The final installment in the Cornetto Trilogy (which only manages to reach second on my favourite trilogies list thanks to the Before... trilogy, as seen below), The World's End was always going to appeal to me since it's about a good old fashioned pub crawl with old mates. This one is a pub crawl in a town taken over by aliens but, y'know, potato potato. The World's End is a lot darker than Shaun of the Dead and Hot Fuzz and, in that regard, feels like a more mature product, albeit one with a couple of stupid jokes and references to pop/pub culture which made the trilogy so brilliant. It also feels like the culmination of all the ideas Edgar Wright, Simon Pegg, and Nick Frost have been working towards their whole careers, particularly in regards to Wright who, thanks mainly to his work on Scott Pilgrim vs The World has pretty much perfected how to stage fight scenes, with a number of exciting, kinetic fights throughout the film.

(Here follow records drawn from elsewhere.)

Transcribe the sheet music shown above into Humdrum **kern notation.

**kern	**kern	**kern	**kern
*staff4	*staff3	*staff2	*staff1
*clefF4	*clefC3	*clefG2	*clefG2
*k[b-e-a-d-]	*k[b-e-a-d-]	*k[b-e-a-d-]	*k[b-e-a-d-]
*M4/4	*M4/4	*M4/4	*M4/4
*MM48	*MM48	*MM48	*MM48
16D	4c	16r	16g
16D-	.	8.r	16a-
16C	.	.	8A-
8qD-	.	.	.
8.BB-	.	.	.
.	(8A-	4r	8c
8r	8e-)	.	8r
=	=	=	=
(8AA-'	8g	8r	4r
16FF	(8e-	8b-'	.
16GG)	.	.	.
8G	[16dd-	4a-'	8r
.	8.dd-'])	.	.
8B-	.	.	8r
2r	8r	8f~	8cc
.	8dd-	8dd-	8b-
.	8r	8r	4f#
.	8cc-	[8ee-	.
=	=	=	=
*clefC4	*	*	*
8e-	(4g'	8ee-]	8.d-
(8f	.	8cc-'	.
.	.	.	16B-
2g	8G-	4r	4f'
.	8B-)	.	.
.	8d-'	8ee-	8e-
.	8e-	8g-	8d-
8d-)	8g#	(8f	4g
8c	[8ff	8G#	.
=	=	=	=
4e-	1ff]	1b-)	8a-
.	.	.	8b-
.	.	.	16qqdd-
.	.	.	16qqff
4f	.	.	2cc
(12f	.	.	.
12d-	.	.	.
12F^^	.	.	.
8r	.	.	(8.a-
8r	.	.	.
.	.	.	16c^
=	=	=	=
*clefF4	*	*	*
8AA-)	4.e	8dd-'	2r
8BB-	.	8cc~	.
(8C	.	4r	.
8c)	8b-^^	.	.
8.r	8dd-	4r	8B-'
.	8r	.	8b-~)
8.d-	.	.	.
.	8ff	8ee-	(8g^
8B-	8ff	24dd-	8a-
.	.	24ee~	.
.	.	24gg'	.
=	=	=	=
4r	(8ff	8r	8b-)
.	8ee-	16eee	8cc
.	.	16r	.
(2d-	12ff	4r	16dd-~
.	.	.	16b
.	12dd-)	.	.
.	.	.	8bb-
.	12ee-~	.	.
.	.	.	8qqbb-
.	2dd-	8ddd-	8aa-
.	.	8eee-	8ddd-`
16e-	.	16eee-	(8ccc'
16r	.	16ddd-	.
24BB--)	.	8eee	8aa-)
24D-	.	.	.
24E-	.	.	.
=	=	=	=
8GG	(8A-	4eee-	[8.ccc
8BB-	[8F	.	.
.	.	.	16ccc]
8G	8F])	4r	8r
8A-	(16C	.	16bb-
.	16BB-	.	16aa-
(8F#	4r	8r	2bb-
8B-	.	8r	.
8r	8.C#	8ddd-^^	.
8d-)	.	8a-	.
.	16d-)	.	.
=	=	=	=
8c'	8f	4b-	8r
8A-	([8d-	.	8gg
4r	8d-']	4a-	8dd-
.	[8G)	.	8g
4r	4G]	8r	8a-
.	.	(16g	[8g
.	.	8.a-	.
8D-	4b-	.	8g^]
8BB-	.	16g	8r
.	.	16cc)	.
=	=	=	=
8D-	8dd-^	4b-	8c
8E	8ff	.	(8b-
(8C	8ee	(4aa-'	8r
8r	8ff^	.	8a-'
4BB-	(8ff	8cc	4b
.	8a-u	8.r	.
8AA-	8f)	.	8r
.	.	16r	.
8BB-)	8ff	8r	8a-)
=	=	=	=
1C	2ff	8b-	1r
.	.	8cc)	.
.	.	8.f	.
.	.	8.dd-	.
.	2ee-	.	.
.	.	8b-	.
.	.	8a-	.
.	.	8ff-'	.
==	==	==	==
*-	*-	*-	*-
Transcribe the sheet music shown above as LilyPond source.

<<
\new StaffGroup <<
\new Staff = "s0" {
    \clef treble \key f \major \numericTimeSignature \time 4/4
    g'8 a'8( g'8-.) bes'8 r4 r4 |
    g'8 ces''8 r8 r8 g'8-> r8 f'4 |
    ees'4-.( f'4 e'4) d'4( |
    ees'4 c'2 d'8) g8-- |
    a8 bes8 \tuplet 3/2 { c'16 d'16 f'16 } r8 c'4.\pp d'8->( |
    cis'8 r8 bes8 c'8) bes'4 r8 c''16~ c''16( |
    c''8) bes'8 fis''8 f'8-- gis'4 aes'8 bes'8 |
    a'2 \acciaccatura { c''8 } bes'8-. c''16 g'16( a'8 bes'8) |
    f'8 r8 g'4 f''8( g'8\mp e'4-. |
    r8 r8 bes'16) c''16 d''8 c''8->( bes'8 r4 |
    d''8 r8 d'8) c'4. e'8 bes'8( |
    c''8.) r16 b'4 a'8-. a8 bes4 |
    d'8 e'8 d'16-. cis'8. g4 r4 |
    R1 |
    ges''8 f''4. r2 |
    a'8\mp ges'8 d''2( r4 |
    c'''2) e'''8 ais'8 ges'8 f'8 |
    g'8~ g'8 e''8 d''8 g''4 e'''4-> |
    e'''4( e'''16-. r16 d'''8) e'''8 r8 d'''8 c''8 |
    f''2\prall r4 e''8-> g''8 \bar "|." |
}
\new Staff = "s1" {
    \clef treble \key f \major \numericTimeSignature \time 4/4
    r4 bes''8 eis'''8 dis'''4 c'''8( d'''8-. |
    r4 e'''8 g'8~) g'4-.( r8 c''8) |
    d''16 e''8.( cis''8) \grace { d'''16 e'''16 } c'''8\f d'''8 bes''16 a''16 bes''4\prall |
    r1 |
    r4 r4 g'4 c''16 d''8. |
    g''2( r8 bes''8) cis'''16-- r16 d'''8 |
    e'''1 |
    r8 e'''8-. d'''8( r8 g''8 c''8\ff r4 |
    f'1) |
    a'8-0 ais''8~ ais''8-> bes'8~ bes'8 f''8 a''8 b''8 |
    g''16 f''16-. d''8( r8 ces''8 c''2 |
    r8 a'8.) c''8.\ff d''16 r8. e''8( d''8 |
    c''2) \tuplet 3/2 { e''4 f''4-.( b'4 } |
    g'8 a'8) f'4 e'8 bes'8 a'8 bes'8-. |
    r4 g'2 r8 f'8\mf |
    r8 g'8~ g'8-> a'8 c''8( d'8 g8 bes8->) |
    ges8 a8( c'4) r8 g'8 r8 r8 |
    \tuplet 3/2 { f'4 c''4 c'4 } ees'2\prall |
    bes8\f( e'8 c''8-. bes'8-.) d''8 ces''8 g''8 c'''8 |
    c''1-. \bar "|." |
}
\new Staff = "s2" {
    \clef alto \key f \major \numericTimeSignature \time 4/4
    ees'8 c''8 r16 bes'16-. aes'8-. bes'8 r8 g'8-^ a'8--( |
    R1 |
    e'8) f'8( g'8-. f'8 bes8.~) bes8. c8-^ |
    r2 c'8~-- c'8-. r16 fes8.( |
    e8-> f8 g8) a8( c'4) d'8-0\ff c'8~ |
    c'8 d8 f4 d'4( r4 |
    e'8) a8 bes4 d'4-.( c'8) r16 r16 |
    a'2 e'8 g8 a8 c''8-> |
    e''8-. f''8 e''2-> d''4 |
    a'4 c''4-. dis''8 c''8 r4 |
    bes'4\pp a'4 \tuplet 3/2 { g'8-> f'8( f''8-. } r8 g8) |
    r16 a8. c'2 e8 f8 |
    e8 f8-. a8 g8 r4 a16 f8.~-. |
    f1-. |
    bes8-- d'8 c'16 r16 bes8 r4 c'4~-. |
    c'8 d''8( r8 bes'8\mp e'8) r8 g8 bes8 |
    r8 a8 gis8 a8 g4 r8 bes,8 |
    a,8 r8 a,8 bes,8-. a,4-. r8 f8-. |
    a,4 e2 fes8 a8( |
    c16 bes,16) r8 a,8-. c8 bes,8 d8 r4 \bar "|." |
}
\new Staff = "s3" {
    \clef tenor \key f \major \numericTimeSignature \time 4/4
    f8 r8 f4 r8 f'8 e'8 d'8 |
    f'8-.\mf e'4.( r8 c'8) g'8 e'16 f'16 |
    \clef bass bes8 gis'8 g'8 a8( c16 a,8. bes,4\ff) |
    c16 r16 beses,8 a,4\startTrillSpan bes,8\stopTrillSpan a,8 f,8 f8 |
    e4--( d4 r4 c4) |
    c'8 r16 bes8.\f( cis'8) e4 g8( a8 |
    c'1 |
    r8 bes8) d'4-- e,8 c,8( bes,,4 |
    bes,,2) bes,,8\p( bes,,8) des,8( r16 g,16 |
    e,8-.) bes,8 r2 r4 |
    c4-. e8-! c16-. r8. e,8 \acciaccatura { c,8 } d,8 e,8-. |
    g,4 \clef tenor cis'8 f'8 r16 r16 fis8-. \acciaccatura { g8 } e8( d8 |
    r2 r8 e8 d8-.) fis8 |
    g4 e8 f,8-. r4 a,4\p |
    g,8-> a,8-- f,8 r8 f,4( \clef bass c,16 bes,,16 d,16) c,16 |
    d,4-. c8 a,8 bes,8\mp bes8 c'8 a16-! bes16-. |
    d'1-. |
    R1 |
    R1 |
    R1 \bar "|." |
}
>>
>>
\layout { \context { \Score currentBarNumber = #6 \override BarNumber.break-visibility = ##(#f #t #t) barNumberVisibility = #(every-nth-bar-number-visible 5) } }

The World's End is a film about regrets, about being stuck in a moment instead of growing up, and that manages to be so emotionally dense without sacrificing the humour that made the trilogy what it is. A fitting end to a stellar trilogy.

2. The Spectacular Now


Your teenage years are synonymous with hormones flying all over the place, uncontrollable and unpredictable. It's a period of life rich with possibilities but also with a fear of the unknown as things start to slowly change, physically and mentally. You're told it's the "first day of the rest of your life" but many are unsure what they want to do with the rest of their life yet. It's a period that is rich with stories that have been put to film, some with great results, and some not so great. The Spectacular Now is perhaps the most earnest, warts-and-all, coming of age tale. The coming of age genre is one now so rife with cliches that trying to make one is like walking across a minefield in order to avoid them; The Spectacular Now navigates its way through the minefield deftly and comes across as a sincere portrayal of teenage life, sensitively tackling the issues with ease. The film is helped along by the extraordinary chemistry between the two leads, Miles Teller and Shailene Woodley, who have such a natural chemistry that they feel like a couple that you've known forever. James Ponsoldt (who also directed the criminally ignored Smashed) manages to bring the coming of age genre back down to Earth and, in doing so, creates a truly soulful portrayal of that messy period of life.

1. Before Midnight


Before 2013, if you were to ask me what my favourite movie trilogy of all time was, I'd probably answer Toy Story or, if I was trying to show off, Krzysztof Kieslowski's Three Colours. Now, after seeing Before Midnight, the Before... trilogy has rocketed up to that top spot, without a question. Midnight is not much different from the previous two entries in Richard Linklater's trilogy, but if it ain't broke, don't fix it. It's a trilogy of people talking. But when the dialogue is so good, who really wants there to be anything else involved? Midnight sees Jesse and Celine on holiday in Greece with their two children, the result of their encounter in Sunset, 18 years after they first met in Vienna. More mature than their younger, carefree selves in Sunrise and also probably Sunset, the conversations focus more on love, marriage and mortality, as well as looking back at their younger lives. Ethan Hawke and Julie Delpy once again bring their effortless chemistry to their performances as they just converse. There's nothing fancy here, really, and I'm glad there isn't. The Before films have always been strongest when the conversations flow. The Greek Peloponnese doesn't feature as heavily as Paris or Vienna in the previous films, which is a shame because what we do see looks gorgeous, but that's only a tiny little niggle in an otherwise wonderful display of what you can do simply with great dialogue and great chemistry.